◆ Text passage:
Trip planning is often a trip in itself. A road trip anywhere in the world requires some planning and preparation. A road trip in this terrain requires a LOT of planning and even more preparation.
It is necessary to prepare your vehicle – the bike or the car. Get a general servicing done – get it raised slightly for better ground clearance, check the tire tread, fix your shock absorbers – basically the whole hog. Keep spares ready. And leave the bravado behind. Please avoid attempting Spiti in a city vehicle. Not just is it not advisable, it is downright stupid.
Pick your travel companions well – go with a thumb rule of people who not only get along with you but also people who get you. Fix schedules, align on priorities – what to see, how much to push physical limits, food preference and the ability to cope with a variety of travel and staying options.
For both my trips I planned the itinerary to be easy and slightly more leisurely than a hurried striking off the checklist. I didn’t think I had had enough after my first trip which is why the second and now there is the hope of a few more. Spiti cannot be done in a hurry, and it is imprudent to even attempt it. Keep a couple of days extra because a landslide or a flat tire could completely throw you off schedule.
Remember to carry all the papers for your vehicle and valid IDs for each traveler. The Inner Line Permit allows you to enter and pass through the zone closest to the Tibetan border.

◆ Given material:
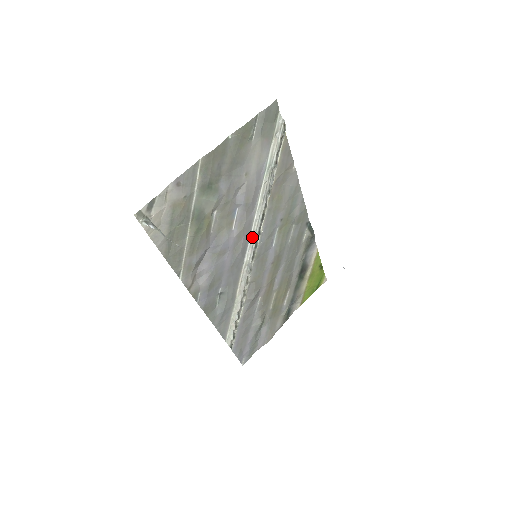
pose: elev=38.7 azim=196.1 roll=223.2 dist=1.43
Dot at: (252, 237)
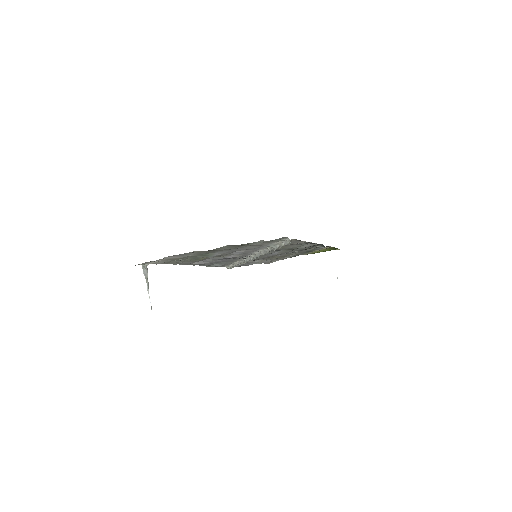
Dot at: (252, 255)
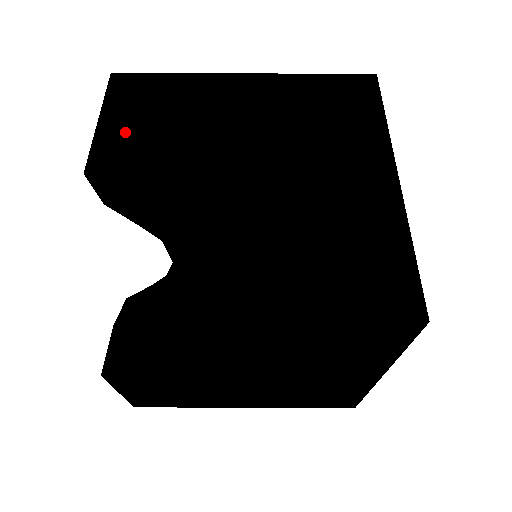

◆ What is required:
Can you carry on the piece on planning a Spiti road trip, picking up right after its last sentence? The listing is separate material and has no connection to the piece on planning a Spiti road trip.

◆ Expected output:
You can forgo the trip through Kinnaur by making your way into Spiti from Manali; the trip from Manali to Kaza (the main hub in Spiti) takes a full day. If you intend stopping around Tabo, you won’t need to procure an Inner Line Permit; however, if you are doing the following trip in its entirety in reverse, you can get the necessary documents in Kaza (any travel agent or hotel you decide to stay at should be able to assist).
I have procured the Inner Line Permit on both my trips from Rekong Peo. A number of websites I looked at advise travellers to hit the office by 10 am to have the Permit processed by lunchtime.
At the risk of repeating myself ever so often through this travel story, I’m going to go with the somewhat generic and definitely “great views throughout” statement.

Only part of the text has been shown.